Segment Start: SELECTED TEXT

This should be fine.
I'm going to split your question into two parts:
1. How does bcrypt work in terms of salt usage & storage?
Salts are used for a number of reasons - mainly to prevent rainbow table attacks and make unique hashes for non-unique passwords.
Rainbow tables are huge dictionaries of hashes and their plaintext. The idea is to look up the hash, and find the associated plaintext. In order to make this difficult, each password is salted with a unique value, ensuring that each password must be cracked separately.
If two users have the same password, with no salt, the hashes will be the same. This opens us up to coincidental attacks. If two users have the same password, but different salts, the hashes will be different.
The thing about salts is that you can store them in plaintext, because they don't need to be any more secret than your strong password hashes. As such, bcrypt simply stores the salt in plaintext within the hash:
This is split out into the following tokens:
2a prefix to identify the hash as a blowfish crypt (i.e. bcrypt)
- A two-digit work factor (usually limited at 04 to 31)
- A 22-character salt value, from the values
a-z A-Z 0-9 . /
- The hash value.
As such, the parameters required for verifying the hash (including the salt) are stored within the hash string itself. When the verify function is called, it validates the prefix, extracts the work factor and salt, computes the hash of the given password (using the work factor and salt) and compares the result to the hash stored in the given hash string.
2. Can I do this in a load balancing scenario?
Yes. There are no issues here whatsoever. Just compute the hash on a machine, and insert it into the database. There is no point trying to distribute a single hash operation across multiple machines using cloud voodoo. Just tweak your work factor to fit with your performance and security requirements, and be done with it. If your server(s) can't take it, drop the work factor in your hash creation code. Since it's stored in the hash, new hashes will automatically use the lower value, and old hashes will be unaffected.
If you really really need to do it over multiple servers, set up a work distribution system so that each hash is computed on an available box. However, at that point I'd argue that you've got bigger problems than just hashing passwords.
Concurrency issues in your database system are unrelated to the hash function you're using, so if you're having problems with that I suggest you post a question on Database Administrators.

Segment End: SELECTED TEXT
Segment Start: LISTED ENTRIES

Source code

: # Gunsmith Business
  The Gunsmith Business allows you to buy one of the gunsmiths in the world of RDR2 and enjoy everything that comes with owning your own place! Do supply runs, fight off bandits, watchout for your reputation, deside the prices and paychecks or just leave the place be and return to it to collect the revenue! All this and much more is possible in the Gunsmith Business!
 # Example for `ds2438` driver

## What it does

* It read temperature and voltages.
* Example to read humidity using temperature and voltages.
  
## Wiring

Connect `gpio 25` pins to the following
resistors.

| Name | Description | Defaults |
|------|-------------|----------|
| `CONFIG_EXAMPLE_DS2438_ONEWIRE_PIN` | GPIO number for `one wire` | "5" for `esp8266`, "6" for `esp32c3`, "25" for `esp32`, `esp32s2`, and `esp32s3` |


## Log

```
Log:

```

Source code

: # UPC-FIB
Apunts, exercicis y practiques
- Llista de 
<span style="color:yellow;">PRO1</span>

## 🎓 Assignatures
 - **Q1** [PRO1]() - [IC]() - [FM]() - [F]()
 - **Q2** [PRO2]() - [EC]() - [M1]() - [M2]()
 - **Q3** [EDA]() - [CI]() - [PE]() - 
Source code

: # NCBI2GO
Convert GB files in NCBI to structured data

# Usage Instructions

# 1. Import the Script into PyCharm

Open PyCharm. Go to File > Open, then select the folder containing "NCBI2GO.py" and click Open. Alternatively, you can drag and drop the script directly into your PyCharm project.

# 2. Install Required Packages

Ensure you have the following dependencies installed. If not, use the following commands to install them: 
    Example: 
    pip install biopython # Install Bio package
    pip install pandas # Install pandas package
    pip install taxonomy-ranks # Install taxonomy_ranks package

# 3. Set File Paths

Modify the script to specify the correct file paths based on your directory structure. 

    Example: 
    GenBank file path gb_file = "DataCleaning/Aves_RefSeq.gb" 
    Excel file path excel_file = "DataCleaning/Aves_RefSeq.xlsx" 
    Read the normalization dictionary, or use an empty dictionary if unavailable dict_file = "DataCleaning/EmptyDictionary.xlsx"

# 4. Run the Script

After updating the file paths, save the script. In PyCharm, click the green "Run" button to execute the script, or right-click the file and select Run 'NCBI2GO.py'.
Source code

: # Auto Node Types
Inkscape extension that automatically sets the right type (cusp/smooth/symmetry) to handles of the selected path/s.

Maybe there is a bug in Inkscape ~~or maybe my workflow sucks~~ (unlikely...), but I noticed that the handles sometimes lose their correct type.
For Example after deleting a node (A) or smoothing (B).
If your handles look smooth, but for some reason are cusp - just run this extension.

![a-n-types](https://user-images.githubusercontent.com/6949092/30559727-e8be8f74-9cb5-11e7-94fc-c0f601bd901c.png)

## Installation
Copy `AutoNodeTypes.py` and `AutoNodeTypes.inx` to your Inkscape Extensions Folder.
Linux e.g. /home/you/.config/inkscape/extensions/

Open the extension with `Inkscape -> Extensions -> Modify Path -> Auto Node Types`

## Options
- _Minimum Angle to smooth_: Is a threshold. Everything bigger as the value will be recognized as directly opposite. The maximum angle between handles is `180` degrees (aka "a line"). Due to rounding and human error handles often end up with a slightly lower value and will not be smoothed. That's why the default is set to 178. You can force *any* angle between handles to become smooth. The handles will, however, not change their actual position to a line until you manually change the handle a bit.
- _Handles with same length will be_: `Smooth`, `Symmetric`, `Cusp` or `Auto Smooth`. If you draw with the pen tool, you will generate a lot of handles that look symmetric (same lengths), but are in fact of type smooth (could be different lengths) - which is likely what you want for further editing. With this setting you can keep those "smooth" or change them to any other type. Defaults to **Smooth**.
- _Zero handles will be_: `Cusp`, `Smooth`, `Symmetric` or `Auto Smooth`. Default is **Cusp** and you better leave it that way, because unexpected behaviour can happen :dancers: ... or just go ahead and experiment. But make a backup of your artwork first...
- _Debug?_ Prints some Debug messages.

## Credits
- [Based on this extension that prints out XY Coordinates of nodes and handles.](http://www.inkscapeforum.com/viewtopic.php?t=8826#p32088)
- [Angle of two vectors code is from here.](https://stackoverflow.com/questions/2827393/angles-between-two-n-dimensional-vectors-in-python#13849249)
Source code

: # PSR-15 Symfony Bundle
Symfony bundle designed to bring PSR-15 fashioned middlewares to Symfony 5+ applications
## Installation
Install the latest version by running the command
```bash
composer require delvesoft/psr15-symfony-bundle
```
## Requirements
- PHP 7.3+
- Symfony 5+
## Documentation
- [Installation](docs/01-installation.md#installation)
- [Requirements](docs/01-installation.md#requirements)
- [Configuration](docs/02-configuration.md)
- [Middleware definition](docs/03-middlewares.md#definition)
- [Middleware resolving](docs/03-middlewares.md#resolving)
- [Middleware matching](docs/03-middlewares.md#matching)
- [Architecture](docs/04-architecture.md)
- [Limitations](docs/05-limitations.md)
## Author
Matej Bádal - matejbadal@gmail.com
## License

Segment End: LISTED ENTRIES

Set down, word for word, the part of the bcrypt text that runs from "If you really" up to and including "just hashing passwords.".

## SOLUTION TO THIS TASK:
If you really really need to do it over multiple servers, set up a work distribution system so that each hash is computed on an available box. However, at that point I'd argue that you've got bigger problems than just hashing passwords.